Re: Add os_page_num to pg_buffercache

From: Bertrand Drouvot <bertranddrouvot(dot)pg(at)gmail(dot)com>
To: Tomas Vondra <tomas(at)vondra(dot)me>
Cc: Nathan Bossart <nathandbossart(at)gmail(dot)com>, PostgreSQL Hackers <pgsql-hackers(at)postgresql(dot)org>
Subject: Re: Add os_page_num to pg_buffercache
Date: 2025-07-01 16:34:56
Message-ID: aGQOMPEENZc/2fJm@ip-10-97-1-34.eu-west-3.compute.internal
Views: Whole Thread | Raw Message | Download mbox | Resend email
Thread:
Lists: pgsql-hackers

Hi,

On Tue, Jul 01, 2025 at 04:31:01PM +0200, Tomas Vondra wrote:
> On 7/1/25 15:45, Bertrand Drouvot wrote:
>
> I took a quick look on this,

Thanks for looking at it!

> and I doubt we want to change the schema of
> pg_buffercache like this. Adding columns is fine, but it seems rather
> wrong to change the cardinality. The view is meant to be 1:1 mapping for
> buffers, but now suddenly it's 1:1 with memory pages. Or rather (buffer,
> page), to be precise.
>
> I think this will break a lot of monitoring queries, and possibly in a
> very subtle way - especially on systems with huge pages, where most
> buffers will have one row, but then a buffer that happens to be split on
> two pages will have two rows. That seems not great.
>
> IMHO it'd be better to have a new view for this info, something like
> pg_buffercache_pages, or something like that.

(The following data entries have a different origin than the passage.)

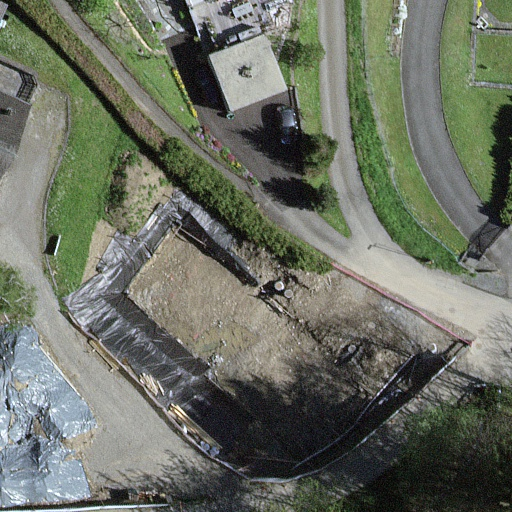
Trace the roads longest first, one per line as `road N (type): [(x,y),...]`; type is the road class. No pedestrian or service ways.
road 1 (track): [(33,128),(13,188),(15,244),(26,297),(62,357),(100,400),(175,460),(260,491),(274,511)]
road 2 (residential): [(509,316),(469,375),(361,480),(282,511)]
road 3 (residential): [(384,272),(346,181),(332,117),(324,0)]
road 4 (residential): [(384,272),(509,316)]
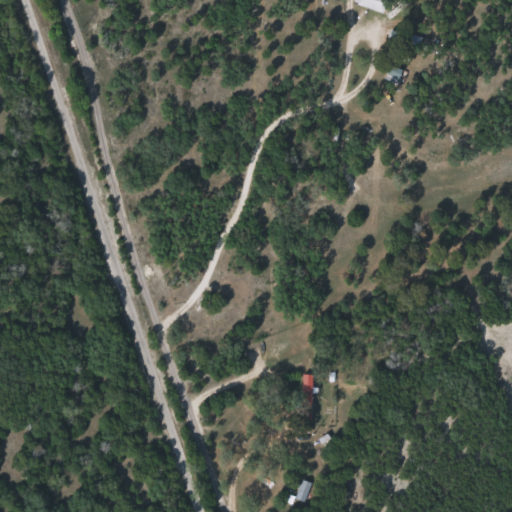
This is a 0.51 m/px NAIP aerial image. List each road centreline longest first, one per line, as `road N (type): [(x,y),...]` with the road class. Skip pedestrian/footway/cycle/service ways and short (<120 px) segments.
road 1 (residential): [(198,511),(23,0)]
road 2 (track): [(223,511),(107,191),(76,46),(56,0)]
road 3 (track): [(155,322),(184,305),(195,286),(263,131),(363,79),(368,33),(351,30),(336,97)]
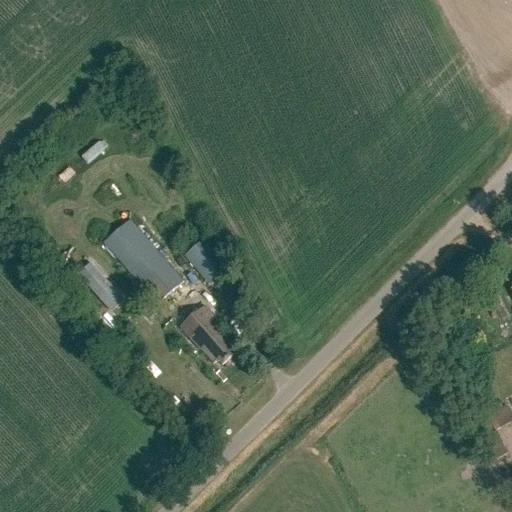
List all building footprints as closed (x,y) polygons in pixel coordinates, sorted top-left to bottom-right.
[(158,306),(184,284),(130,223),(105,245),(158,306)] [(185,259),(209,287),(230,269),(206,241),(185,259)] [(98,264),(83,279),(118,316),(134,302),(98,264)] [(222,367),(236,355),(220,336),(225,331),(205,308),(181,329),(199,350),(202,351),(214,365),(218,362),(222,367)] [(495,433),(511,423),(511,416),(507,407),(487,418),(495,433)] [(505,447),(497,432),(481,441),(489,456),(505,447)]
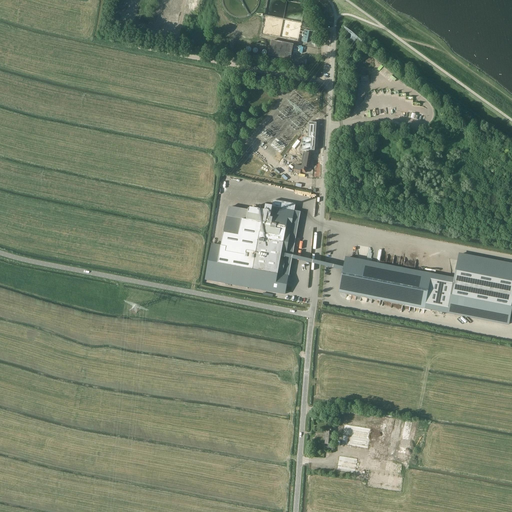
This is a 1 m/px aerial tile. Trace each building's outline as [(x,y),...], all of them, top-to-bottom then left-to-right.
[(221,0),(222,2),(223,5),(224,8),(226,10),(228,13),(231,14),(234,16),(237,16),(240,16),(243,16),(247,15),(249,14),(252,12),(254,9),(256,7),(257,4),(258,1),(257,0),(221,0)] [(258,48),(259,49),(261,50),(263,49),(265,47),(265,45),(265,43),(263,41),(262,41),(260,41),(258,42),(257,43),(256,45),(257,47),(258,48)] [(268,56),(290,60),(293,45),(272,41),(268,56)] [(303,138),(302,150),(315,151),(317,123),(309,123),(308,138),(303,138)] [(247,221),(227,217),(222,246),(212,245),(205,280),(231,284),(285,294),(287,285),(288,285),(290,275),(283,274),(286,259),(286,256),(294,210),(295,205),(273,201),(272,206),(266,205),(265,211),(250,208),(250,213),(249,213),(249,214),(248,214),(247,221)] [(247,221),(248,214),(248,210),(229,207),(227,217),(247,221)] [(511,304),(511,264),(460,254),(455,279),(448,313),(508,325),(511,304)] [(344,269),(286,256),(286,259),(344,273),(344,269)] [(424,308),(431,274),(347,258),(344,269),(344,273),(340,292),(424,308)] [(455,279),(431,274),(424,308),(448,313),(455,279)] [(325,444),(332,444),(333,432),(334,429),(329,429),(328,432),(326,431),(325,444)]
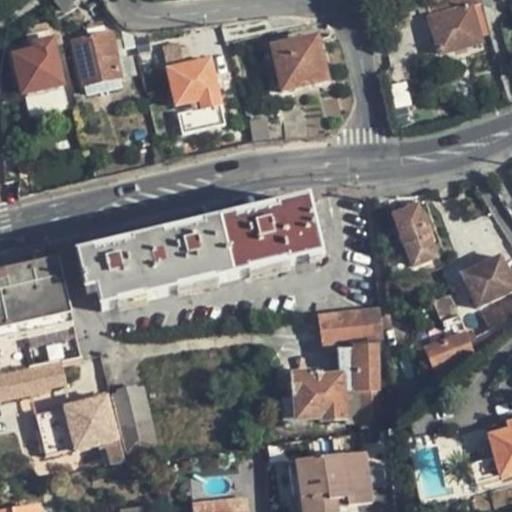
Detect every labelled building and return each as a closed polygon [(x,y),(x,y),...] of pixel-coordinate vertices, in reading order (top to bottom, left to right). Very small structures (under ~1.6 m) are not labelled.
[(478,0),(440,0),(425,6),(441,55),(481,44),(472,9),(481,6),(478,0)] [(407,12),(395,17),(398,27),(411,23),(407,12)] [(89,32),(90,39),(73,43),(84,89),(122,80),(117,60),(120,59),(113,34),(106,35),(104,28),(89,32)] [(25,97),(64,87),(51,30),(32,35),(35,52),(15,57),(25,97)] [(318,38),(299,42),(290,44),(289,39),(271,43),(283,94),(329,83),(318,38)] [(164,46),(169,70),(188,67),(183,42),(164,46)] [(212,61),(188,67),(169,70),(177,108),(191,106),(193,113),(179,116),(184,137),(226,128),(212,61)] [(284,109),(286,142),(309,142),(305,107),(284,109)] [(266,126),(252,127),(254,142),(269,141),(266,126)] [(19,154),(4,154),(5,185),(19,181),(19,154)] [(94,255),(79,258),(79,260),(87,292),(98,290),(103,310),(118,306),(117,303),(145,297),(146,299),(176,292),(176,289),(216,280),(217,283),(248,276),(247,272),(287,262),(288,265),(319,257),(307,204),(277,211),(279,215),(236,226),(235,221),(205,227),(206,232),(165,242),(164,238),(132,245),(133,250),(95,259),(94,255)] [(413,211),(394,217),(414,268),(432,261),(426,245),(434,242),(429,229),(421,233),(413,211)] [(511,279),(501,256),(462,274),(478,308),(511,292),(511,279)] [(0,276),(0,375),(60,363),(83,358),(67,298),(59,262),(0,276)] [(454,299),(452,294),(433,302),(433,303),(454,299)] [(467,334),(454,299),(433,303),(447,342),(467,334)] [(511,301),(491,311),(499,325),(511,317),(511,301)] [(379,308),(319,315),(324,347),(339,345),(341,377),(325,379),(309,380),(308,376),(294,376),(295,399),(281,399),(282,422),(320,421),(320,424),(345,423),(343,392),(360,392),(360,422),(361,428),(382,426),(379,348),(385,347),(379,308)] [(427,350),(441,385),(475,356),(467,334),(447,342),(427,350)] [(64,381),(60,363),(0,375),(0,400),(1,400),(0,398),(50,388),(50,384),(64,381)] [(143,388),(110,395),(128,464),(160,460),(143,388)] [(345,423),(360,422),(360,392),(343,392),(345,423)] [(105,446),(110,467),(125,465),(106,398),(36,414),(46,457),(76,450),(76,453),(100,448),(105,446)] [(395,408),(403,418),(414,409),(406,400),(395,408)] [(508,432),(488,438),(501,477),(511,473),(511,423),(506,426),(508,432)] [(100,448),(105,468),(110,467),(105,446),(100,448)] [(338,511),(338,509),(337,501),(349,500),(350,507),(371,504),(363,453),(297,462),(304,511),(338,511)] [(338,509),(350,507),(349,500),(337,501),(338,509)] [(267,511),(267,502),(250,502),(249,511),(234,511),(233,501),(213,504),(213,511),(267,511)]
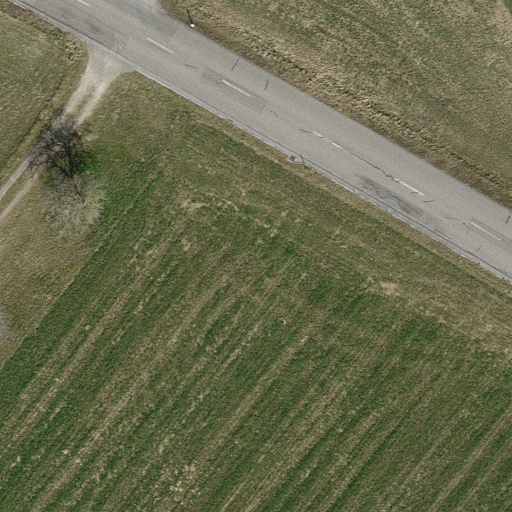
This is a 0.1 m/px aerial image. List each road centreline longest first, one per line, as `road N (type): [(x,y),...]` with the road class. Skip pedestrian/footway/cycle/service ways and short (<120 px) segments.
road 1 (unclassified): [(511,252),(79,0)]
road 2 (track): [(0,211),(139,33)]
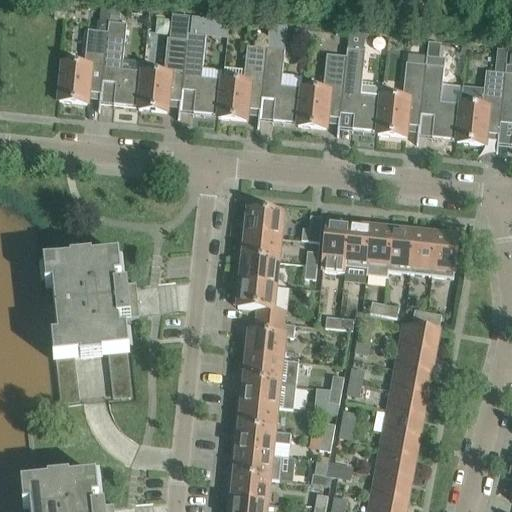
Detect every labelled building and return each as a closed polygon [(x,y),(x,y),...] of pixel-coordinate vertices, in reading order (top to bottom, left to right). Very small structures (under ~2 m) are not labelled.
[(65,21),(66,10),(54,9),(53,20),(65,21)] [(107,35),(99,114),(100,105),(103,84),(115,86),(114,107),(139,109),(143,74),(144,66),(122,64),(125,37),(126,26),(124,26),(111,25),(108,24),(107,35)] [(287,30),(269,28),(266,51),(258,131),(259,131),(262,101),(275,102),(273,123),(298,126),(299,126),(302,91),(281,89),(287,30)] [(99,114),(106,35),(88,33),(84,68),(83,68),(63,66),(59,104),(87,107),(88,95),(100,96),(98,114),(99,114)] [(195,94),(193,115),(218,118),(222,82),(201,80),(206,38),(187,37),(187,43),(186,43),(178,123),(179,123),(182,92),(195,94)] [(178,123),(186,43),(167,41),(164,76),(143,74),(139,109),(139,112),(166,115),(168,103),(179,104),(178,122),(178,123)] [(428,44),(426,59),(426,68),(417,147),(418,147),(421,117),(434,119),(432,140),(457,142),(458,142),(462,107),(440,105),(445,61),(440,61),(441,46),(428,44)] [(266,51),(247,49),(245,72),(224,69),(218,120),(246,123),(247,111),(259,112),(257,131),(258,131),(266,51)] [(360,97),(362,84),(365,53),(347,52),(346,59),(337,139),(338,139),(341,116),(354,118),(352,131),(378,134),(382,99),(360,97)] [(507,53),(497,52),(494,75),(486,74),(482,109),(462,107),(458,142),(457,142),(457,145),(485,148),(486,136),(498,137),(496,156),(497,156),(505,76),(506,68),(507,53)] [(326,57),(323,93),(302,91),(299,126),(298,126),(298,129),(325,131),(327,120),(339,121),(337,139),(346,59),(326,57)] [(407,66),(406,66),(402,101),(382,99),(378,134),(377,137),(405,140),(406,128),(418,129),(416,147),(417,147),(426,68),(426,59),(408,58),(407,66)] [(511,68),(506,68),(505,76),(497,156),(500,126),(511,126),(511,141),(511,148),(511,147),(511,68)] [(243,225),(242,238),(281,242),(283,217),(248,213),(246,225),(243,225)] [(319,246),(320,240),(322,220),(310,219),(309,232),(302,232),(301,244),(319,246)] [(350,229),(340,228),(340,225),(331,224),(331,227),(328,226),(323,274),(345,276),(345,270),(350,229)] [(371,231),(361,230),(361,228),(353,227),(352,229),(350,229),(345,270),(367,272),(371,231)] [(382,232),(383,230),(374,229),(374,231),(371,231),(367,272),(366,279),(387,281),(388,275),(392,233),(382,232)] [(404,232),(395,231),(395,234),(392,233),(388,275),(410,277),(414,235),(404,234),(404,232)] [(426,234),(417,233),(417,236),(414,235),(410,277),(431,279),(435,238),(425,237),(426,234)] [(435,238),(431,279),(453,281),(458,240),(447,239),(447,237),(438,236),(438,238),(435,238)] [(244,250),(242,262),(278,265),(281,242),(242,238),(240,250),(244,250)] [(317,269),(318,256),(307,255),(306,268),(317,269)] [(50,264),(43,265),(45,288),(52,288),(57,337),(50,338),(53,361),(80,359),(80,361),(102,358),(102,356),(129,353),(126,326),(123,326),(122,322),(132,321),(139,320),(139,318),(137,319),(134,289),(136,288),(136,286),(116,289),(115,281),(121,280),(121,278),(119,257),(92,259),(92,257),(70,260),(70,262),(50,264)] [(237,285),(276,289),(278,265),(242,262),(241,273),(238,273),(237,285)] [(317,269),(306,268),(304,282),(315,283),(317,269)] [(237,285),(235,298),(239,298),(237,310),(258,312),(257,324),(283,327),(284,314),(273,313),(276,289),(237,285)] [(383,319),(385,308),(372,305),(370,316),(383,319)] [(397,321),(399,310),(385,308),(383,319),(397,321)] [(426,327),(428,316),(414,313),(412,324),(426,327)] [(441,318),(428,316),(426,327),(439,329),(441,318)] [(339,333),(340,322),(326,320),(325,331),(339,333)] [(354,323),(340,322),(339,333),(353,334),(354,323)] [(243,360),(282,364),(285,340),(293,341),(295,328),(283,327),(257,324),(255,336),(249,335),(248,348),(244,348),(243,360)] [(357,342),(370,345),(373,332),(359,329),(357,342)] [(439,335),(404,329),(400,350),(435,357),(439,335)] [(370,345),(357,342),(354,356),(367,359),(370,345)] [(400,350),(396,372),(431,378),(435,357),(400,350)] [(243,360),(242,373),(245,373),(244,384),(295,389),(298,366),(282,364),(243,360)] [(351,372),(349,385),(362,388),(365,374),(351,372)] [(396,372),(392,393),(427,400),(431,378),(396,372)] [(330,393),(341,395),(344,381),(333,379),(330,393)] [(238,407),(277,412),(293,413),(295,389),(244,384),(243,396),(239,395),(238,407)] [(362,388),(349,385),(346,399),(360,401),(362,388)] [(341,395),(330,393),(328,406),(339,408),(341,395)] [(427,400),(392,393),(388,415),(423,421),(427,400)] [(239,432),(275,435),(277,412),(238,407),(237,420),(240,421),(239,432)] [(357,417),(344,414),(343,414),(341,428),(354,430),(357,417)] [(388,415),(384,436),(419,442),(423,421),(388,415)] [(324,426),(322,440),(333,442),(335,428),(324,426)] [(354,430),(341,428),(338,441),(352,444),(354,430)] [(282,460),(288,461),(291,437),(275,435),(239,432),(238,443),(234,443),(233,455),(282,460)] [(384,436),(380,457),(415,464),(419,442),(384,436)] [(333,442),(322,440),(319,453),(330,455),(333,442)] [(270,483),(279,484),(282,460),(233,455),(232,468),(235,468),(234,479),(270,483)] [(380,457),(376,479),(411,485),(415,464),(380,457)] [(325,480),(328,466),(317,464),(314,478),(325,480)] [(331,466),(328,466),(325,480),(338,482),(341,468),(331,466)] [(341,468),(338,482),(351,485),(353,470),(341,468)] [(34,484),(20,486),(23,509),(29,508),(29,511),(111,511),(112,510),(114,509),(113,507),(104,508),(96,509),(93,509),(92,502),(99,501),(99,499),(97,479),(96,477),(69,480),(69,478),(47,481),(47,483),(38,484),(34,484)] [(267,507),(270,483),(234,479),(233,491),(229,490),(228,503),(267,507)] [(376,479),(372,500),(407,506),(411,485),(376,479)] [(314,511),(317,511),(325,511),(328,500),(317,498),(314,511)] [(345,511),(347,503),(334,500),(331,511),(345,511)] [(372,500),(370,511),(405,511),(407,506),(372,500)] [(266,511),(267,507),(228,503),(227,511),(266,511)]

That's a good point, fully agree!

> But I'm also starting to question if the patch really is that useful.
> Sure, people may not have NUMA support enabled (e.g. on non-linux
> platforms), and even if they do the _numa view is quite expensive.
>

Yeah, it's not for day to day activities, more for configuration testing and
also for development activity/testing.

For example, If I set BLCKSZ to 8KB and enable huge pages (2MB), then I may
expect to see buffers not spread across pages.

But what I can see is:

SELECT
pages_per_buffer,
COUNT(*) as buffer_count
FROM (
SELECT bufferid, COUNT(*) as pages_per_buffer
FROM pg_buffercache
GROUP BY bufferid
) subq
GROUP BY pages_per_buffer
ORDER BY pages_per_buffer;

pages_per_buffer | buffer_count
------------------+--------------
1 | 261120
2 | 1024

This is due to the shared buffers being aligned to PG_IO_ALIGN_SIZE.

If I change it to:

BufferManagerShmemInit(void)

/* Align buffer pool on IO page size boundary. */
BufferBlocks = (char *)
- TYPEALIGN(PG_IO_ALIGN_SIZE,
+ TYPEALIGN(2 * 1024 * 1024,
ShmemInitStruct("Buffer Blocks",
- NBuffers * (Size) BLCKSZ + PG_IO_ALIGN_SIZE,
+ NBuffers * (Size) BLCKSZ + (2 * 1024 * 1024),
&foundBufs));

Then I get:

pages_per_buffer | buffer_count
------------------+--------------
1 | 262144
(1 row)

So we've been able to see that some buffers were spread across pages due to
shared buffer alignment on PG_IO_ALIGN_SIZE. And that if we change the alignment
to be set to 2MB then I don't see any buffers spread across pages anymore.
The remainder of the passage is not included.